A cosa servirà, concretamente, il nuovo caccia Tempest
Ma, posti i problemi legati all’obsolescenza di alcune tecnologie, è davvero necessario sostituire tutti gli Eurofighter? Secondo Vignarca, “dipende tutto da qual è l’uso immaginato. L’aereo europeo in realtà va ancora benissimo dal punto di vista di mezzo intercettore, ovvero di difesa dello spazio aereo. Se si vuole progettare un caccia di sesta generazione è perché questo è pensato per operazioni d’attacco”.
“Possiamo dire - aggiunge l’esperto - che l’F-35 aveva una motivazione più stringente data dal fatto che si stava andando, per i Paesi europei che partecipavano al nuclear sharing, come Germania e Italia ad esempio, alla chiusura del programma dei Tornado e quindi occorreva un altro aereo per il trasporto delle nuove bombe B61-12”.
Quattromila ingegneri in attesa di conferme sul programma GCAP
Il Regno Unito ha tempo fino al 30 giugno per approvare lo stanziamento. Altrimenti, come indicato dal Sole24Ore, il rischio è che oltre quattromila ingegneri vengano riallocati su altri progetti.

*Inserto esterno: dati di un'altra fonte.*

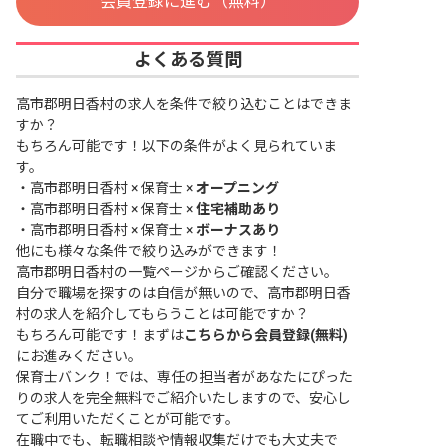
会員登録に進む（無料）
よくある質問
高市郡明日香村の求人を条件で絞り込むことはできま
すか？
もちろん可能です！以下の条件がよく見られていま
す。
・
高市郡明日香村 × 保育士 ×
オープニング
・
高市郡明日香村 × 保育士 ×
住宅補助あり
・
高市郡明日香村 × 保育士 ×
ボーナスあり
他にも様々な条件で絞り込みができます！
高市郡明日香村の一覧ページ
からご確認ください。
自分で職場を探すのは自信が無いので、高市郡明日香
村の求人を紹介してもらうことは可能ですか？
もちろん可能です！まずは
こちらから会員登録(無料)
にお進みください。
保育士バンク！では、専任の担当者があなたにぴった
りの求人を完全無料でご紹介いたしますので、安心し
てご利用いただくことが可能です。
在職中でも、転職相談や情報収集だけでも大丈夫で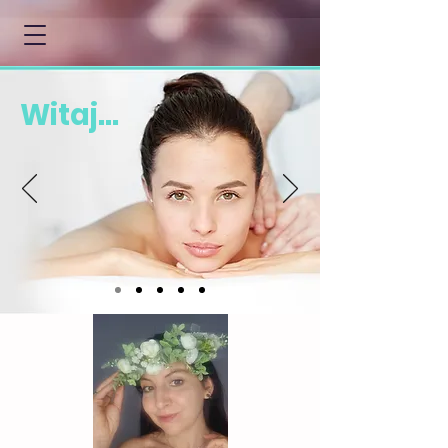
Witaj...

“Le aziende partner non possono mantenere team specializzati in stand-by a tempo indeterminato: gli ingegneri che lavorano sui sistemi di sesta generazione (stealth, integrazione dell'intelligenza artificiale, energia diretta) sono risorse scarse e molto contese dai programmi concorrenti”, scrive il quotidiano economico. Una possibilità confermata, lo scorso 25 maggio, dal presidente di Edgewing, Herman Claesen. Per la sola Leonardo, sono migliaia i dipendenti impegnati sul programma in attesa di conoscere il loro futuro.